UBS on Tuesday downgraded the U.S. Information Technology sector to neutral, signaling a more cautious stance after a short-term rally in tech shares. The note, headed by the bank's Global Wealth Management Chief Investment Officer, Mark Haefele, said the S&P 500 IT sector has jumped about 6 percent over the last two trading sessions, but that headline strength masks rising risks.
Central to UBS's concern is hyperscaler investment. The bank estimated hyperscaler capital expenditure could amount to $700 billion this year - "a more than fourfold increase over three years" - and warned that this level of spending now "consume almost 100% of hyperscalers' cash flow from operations." UBS suggested that investor doubts about the durability of that spending may weigh on sentiment, particularly given that more of the outlays are being financed through debt or equity rather than internal cash generation.
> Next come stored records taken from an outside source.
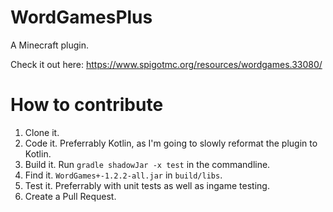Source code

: # WordGamesPlus
A Minecraft plugin. 

Check it out here: https://www.spigotmc.org/resources/wordgames.33080/

# How to contribute

1. Clone it.
2. Code it. Preferrably Kotlin, as I'm going to slowly reformat the plugin to Kotlin. 
3. Build it. Run `gradle shadowJar -x test` in the commandline.
4. Find it. `WordGames+-1.2.2-all.jar` in `build/libs`. 
5. Test it. Preferrably with unit tests as well as ingame testing. 
6. Create a Pull Request. 
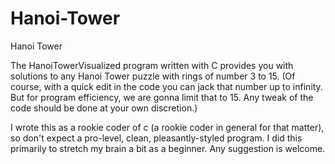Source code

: # Hanoi-Tower
Hanoi Tower

The HanoiTowerVisualized program written with C provides you with solutions to any Hanoi Tower puzzle with rings of number 3 to 15. (Of course, with a quick edit in the code you can jack that number up to infinity. But for program efficiency, we are gonna limit that to 15. Any tweak of the code should be done at your own discretion.)

I wrote this as a rookie coder of c (a rookie coder in general for that matter), so don't expect a pro-level, clean, pleasantly-styled program. I did this primarily to stretch my brain a bit as a beginner. Any suggestion is welcome.
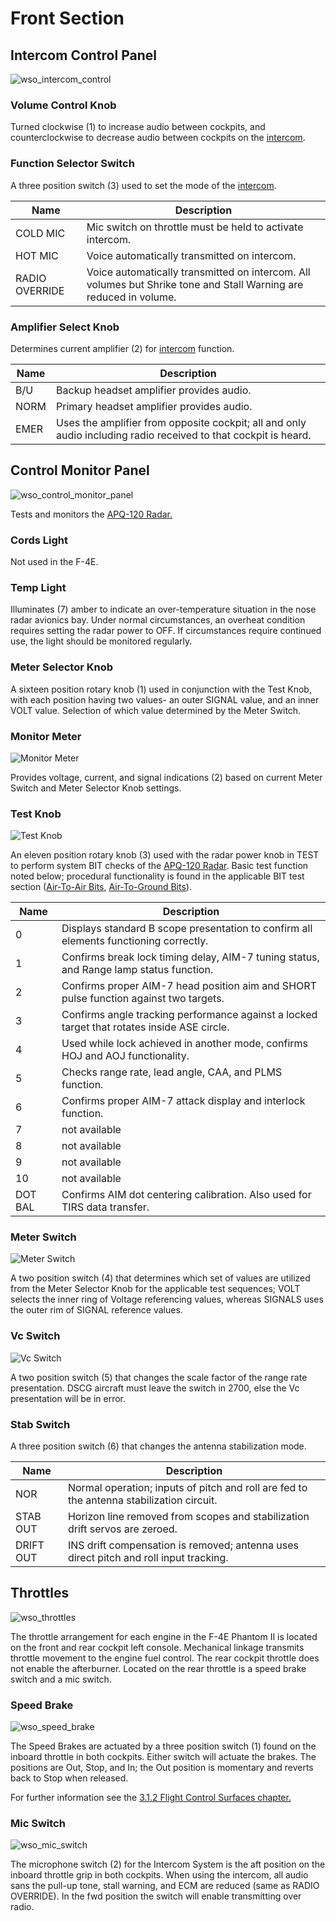# Front Section

## Intercom Control Panel

![wso_intercom_control](../../../img/wso_intercom_panel.jpg)

### Volume Control Knob

Turned clockwise (<num>1</num>) to increase audio between cockpits, and counterclockwise to
decrease audio between cockpits on the [intercom](../../../systems/nav_com/intercom.md).

### Function Selector Switch

A three position switch (<num>3</num>) used to set the mode of
the [intercom](../../../systems/nav_com/intercom.md).

| Name           | Description                                                                                                       |
|----------------|-------------------------------------------------------------------------------------------------------------------|
| COLD MIC       | Mic switch on throttle must be held to activate intercom.                                                         |
| HOT MIC        | Voice automatically transmitted on intercom.                                                                      |
| RADIO OVERRIDE | Voice automatically transmitted on intercom. All volumes but Shrike tone and Stall Warning are reduced in volume. |

### Amplifier Select Knob

Determines current amplifier (<num>2</num>) for [intercom](../../../systems/nav_com/intercom.md) function.

| Name | Description                                                                                                     |
|------|-----------------------------------------------------------------------------------------------------------------|
| B/U  | Backup headset amplifier provides audio.                                                                        |
| NORM | Primary headset amplifier provides audio.                                                                       |
| EMER | Uses the amplifier from opposite cockpit; all and only audio including radio received to that cockpit is heard. |

## Control Monitor Panel

![wso_control_monitor_panel](../../../img/wso_control_monitor_panel.jpg)

Tests and monitors the [APQ-120 Radar.](../../../systems/radar/overview.md)

### Cords Light

Not used in the F-4E.

### Temp Light

Illuminates (<num>7</num>) amber to indicate an over-temperature situation in the nose radar
avionics bay. Under normal circumstances, an overheat condition requires setting
the radar power to OFF. If circumstances require continued use, the light should
be monitored regularly.

### Meter Selector Knob

A sixteen position rotary knob (<num>1</num>) used in conjunction with the Test Knob, with each
position having two values- an outer SIGNAL value, and an inner VOLT value.
Selection of which value determined by the Meter Switch.

### Monitor Meter

![Monitor Meter](../../../img/wso_control_monitor_meter.jpg)

Provides voltage, current, and signal indications (<num>2</num>) based on current Meter Switch
and Meter Selector Knob settings.

### Test Knob

![Test Knob](../../../img/wso_control_monitor_test_switch.jpg)

An eleven position rotary knob (<num>3</num>) used with the radar power knob in TEST to perform
system BIT checks of the [APQ-120 Radar](../../../systems/radar/overview.md).
Basic test function noted below;
procedural functionality is found in the applicable BIT test section
([Air-To-Air Bits](../../../procedures/bit_tests/radar_air_to_air.md),
[Air-To-Ground Bits](../../../procedures/bit_tests/radar_air_to_ground.md)).

| Name    | Description                                                                                 |
|---------|---------------------------------------------------------------------------------------------|
| 0       | Displays standard B scope presentation to confirm all elements functioning correctly.       |
| 1       | Confirms break lock timing delay, AIM-7 tuning status, and Range lamp status function.      |
| 2       | Confirms proper AIM-7 head position aim and SHORT pulse function against two targets.       |
| 3       | Confirms angle tracking performance against a locked target that rotates inside ASE circle. |
| 4       | Used while lock achieved in another mode, confirms HOJ and AOJ functionality.               |
| 5       | Checks range rate, lead angle, CAA, and PLMS function.                                      |
| 6       | Confirms proper AIM-7 attack display and interlock function.                                |
| 7       | not available                                                                               |
| 8       | not available                                                                               |
| 9       | not available                                                                               |
| 10      | not available                                                                               |
| DOT BAL | Confirms AIM dot centering calibration. Also used for TIRS data transfer.                   |

### Meter Switch

![Meter Switch](../../../img/wso_control_meter_signals_switch.jpg)

A two position switch (<num>4</num>) that determines which set of values are utilized from the Meter Selector
Knob for the applicable test sequences; VOLT selects the inner ring of Voltage referencing
values, whereas SIGNALS uses the outer rim of SIGNAL reference values.

### Vc Switch

![Vc Switch](../../../img/wso_control_meter_vc_switch.jpg)

A two position switch (<num>5</num>) that changes the scale factor of the range rate presentation. DSCG
aircraft must leave the switch in 2700, else the Vc presentation will be in error.

### Stab Switch

A three position switch (<num>6</num>) that changes the antenna stabilization mode.

| Name      | Description                                                                              |
|-----------|------------------------------------------------------------------------------------------|
| NOR       | Normal operation; inputs of pitch and roll are fed to the antenna stabilization circuit. |
| STAB OUT  | Horizon line removed from scopes and stabilization drift servos are zeroed.              |
| DRIFT OUT | INS drift compensation is removed; antenna uses direct pitch and roll input tracking.    |

## Throttles

![wso_throttles](../../../img/wso_throttles.jpg)

The throttle arrangement for each engine in the F-4E Phantom II is located on the front and rear
cockpit left console. Mechanical linkage transmits throttle movement to the engine fuel control. The
rear cockpit throttle does not enable the afterburner. Located on the rear throttle is a speed brake
switch and a mic switch.

### Speed Brake

![wso_speed_brake](../../../img/wso_throttles_speed_brake.jpg)

The Speed Brakes are actuated by a three position switch (<num>1</num>) found on the inboard
throttle in both cockpits. Either switch will actuate the brakes. The positions
are Out, Stop, and In; the Out position is momentary and reverts back to Stop when released.

For further information see
the [3.1.2 Flight Control Surfaces chapter.](../../../systems/flight_controls_gear/flight_controls.md#speed-brakes)

### Mic Switch

![wso_mic_switch](../../../img/wso_throttles_mic_switch.jpg)

The microphone switch (<num>2</num>) for the Intercom System is the aft position on the inboard
throttle grip in both cockpits. When using the intercom, all audio sans the
pull-up tone, stall warning, and ECM are reduced (same as RADIO OVERRIDE). In the fwd position the
switch will enable transmitting over radio.
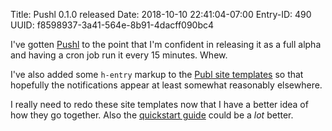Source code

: Title: Pushl 0.1.0 released
Date: 2018-10-10 22:41:04-07:00
Entry-ID: 490
UUID: f8598937-3a41-564e-8b91-4dacff090bc4

I've gotten [Pushl](http://github.com/PlaidWeb/Pushl) to the point that I'm confident in releasing it as a full alpha and having a cron job run it every 15 minutes. Whew.

I've also added some `h-entry` markup to the [Publ site templates](http://github.com/PlaidWeb/publ-site) so that hopefully the notifications appear at least somewhat reasonably elsewhere.

I really need to redo these site templates now that I have a better idea of how they go together. Also the [quickstart guide](/getting-started) could be a *lot* better.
While UBS expects capex growth to slow from current rates, the bank said that moderation would have mixed effects. A lower growth rate in hyperscaler capex might improve perceptions of the hyperscalers themselves, but UBS cautioned it could be "a potential negative for some companies in the enabling layer," referring to vendors and service providers that have benefited from the hyperscalers' spending surge.
The note also drew attention to persistent uncertainty across the software sector. UBS highlighted the potential for artificial intelligence to alter competitive dynamics, saying AI may "make it easier for competitors to encroach on incumbent software providers." That prospect, the bank said, makes it difficult for investors to take strong conviction on both growth trajectories and future profitability, and that "uncertainty about the outlook could linger for some time."
Hardware valuations were another focus. UBS pointed to a tech-hardware segment largely influenced by smartphone manufacturers, which has seen robust unit growth. The bank assessed that valuations in this area now "look full," and it warned that smartphone momentum could temper as replacement cycles normalize.
Overall, UBS's shift to neutral reflects a combination of elevated market moves and structural questions about the sustainability of capex-driven growth, the competitive implications of AI for software incumbents, and stretched valuations in parts of the hardware market.